Since time is so valuable we all want to maximize that value.  If you have ever been sick you know the value of good health. There are no guarantees, but there are things you can do to feel better and try to maintain good health.  These are not strange new techniques. We all know what to do. Eat healthy food, get enough sleep and keep your body moving to the best of its ability. Even these simple concepts vary from person to person.  There is no “one size fits all”.  We each have to find our own way.  But that means finding a place to start and following through. Even if you stumble, starting is the hardest part.  Once you do that, it’s easy to get up and try again or try something else.

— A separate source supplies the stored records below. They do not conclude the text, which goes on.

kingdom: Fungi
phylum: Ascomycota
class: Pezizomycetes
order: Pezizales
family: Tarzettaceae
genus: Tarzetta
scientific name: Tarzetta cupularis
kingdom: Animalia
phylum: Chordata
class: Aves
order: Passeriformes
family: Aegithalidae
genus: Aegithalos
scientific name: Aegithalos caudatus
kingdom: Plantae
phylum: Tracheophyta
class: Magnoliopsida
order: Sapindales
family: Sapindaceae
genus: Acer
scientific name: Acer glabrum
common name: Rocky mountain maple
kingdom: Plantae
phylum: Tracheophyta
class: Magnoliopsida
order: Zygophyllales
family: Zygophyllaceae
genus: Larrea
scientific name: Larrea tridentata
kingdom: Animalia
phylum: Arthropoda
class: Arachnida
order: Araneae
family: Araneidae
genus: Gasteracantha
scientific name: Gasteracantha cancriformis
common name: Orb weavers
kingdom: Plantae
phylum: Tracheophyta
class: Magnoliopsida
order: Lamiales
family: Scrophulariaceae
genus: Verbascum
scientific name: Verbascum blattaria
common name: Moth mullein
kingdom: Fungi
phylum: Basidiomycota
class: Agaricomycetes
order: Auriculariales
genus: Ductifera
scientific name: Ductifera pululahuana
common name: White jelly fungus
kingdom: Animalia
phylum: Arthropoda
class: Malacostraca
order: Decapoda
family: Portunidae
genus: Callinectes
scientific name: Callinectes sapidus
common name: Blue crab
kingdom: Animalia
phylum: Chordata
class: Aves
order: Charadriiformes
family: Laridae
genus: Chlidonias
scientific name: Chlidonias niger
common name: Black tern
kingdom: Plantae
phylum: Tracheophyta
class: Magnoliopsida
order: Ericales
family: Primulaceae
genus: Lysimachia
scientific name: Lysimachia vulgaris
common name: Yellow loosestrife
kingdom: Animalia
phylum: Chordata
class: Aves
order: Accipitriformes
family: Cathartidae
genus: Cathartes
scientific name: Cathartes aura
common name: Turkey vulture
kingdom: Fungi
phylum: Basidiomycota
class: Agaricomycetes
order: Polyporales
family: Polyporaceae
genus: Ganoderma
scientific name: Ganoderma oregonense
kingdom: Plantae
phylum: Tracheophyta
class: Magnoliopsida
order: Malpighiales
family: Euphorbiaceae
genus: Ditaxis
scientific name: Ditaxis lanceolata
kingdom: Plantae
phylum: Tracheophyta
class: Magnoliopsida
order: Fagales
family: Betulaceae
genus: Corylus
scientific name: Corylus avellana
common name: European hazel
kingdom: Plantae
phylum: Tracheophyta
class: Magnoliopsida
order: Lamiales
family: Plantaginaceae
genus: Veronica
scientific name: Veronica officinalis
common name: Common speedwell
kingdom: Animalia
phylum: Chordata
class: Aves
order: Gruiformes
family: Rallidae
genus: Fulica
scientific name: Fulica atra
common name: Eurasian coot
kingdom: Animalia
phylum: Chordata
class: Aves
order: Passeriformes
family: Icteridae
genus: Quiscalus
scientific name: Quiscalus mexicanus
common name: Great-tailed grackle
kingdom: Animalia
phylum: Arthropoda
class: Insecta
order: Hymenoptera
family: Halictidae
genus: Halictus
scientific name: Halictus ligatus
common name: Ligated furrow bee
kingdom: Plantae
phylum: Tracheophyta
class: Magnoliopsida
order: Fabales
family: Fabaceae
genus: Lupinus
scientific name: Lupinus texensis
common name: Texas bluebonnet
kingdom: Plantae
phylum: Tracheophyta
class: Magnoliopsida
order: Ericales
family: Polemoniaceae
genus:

Yoga and Pilates both help us to connect mind and body so that we can begin to understand what each of our bodies requires. Those requirements will change with time, but the more tuned in you are the more you will recognize when change is needed. If these disciplines don’t work for you, find something that does. There are a myriad of ways to support your body and all its complex systems.  Treating your body will also treat your mind. Whatever you choose, adopt it as a practice.  Set a regular schedule that you can stick to. Start as slow as you need to so that you know you can do it.  If you find you can’t stick to it, adjust the schedule.  Make it work for you.  Now is the time to take control of what you can control while you can control it. Take advantage of this moment. It’s the only you have.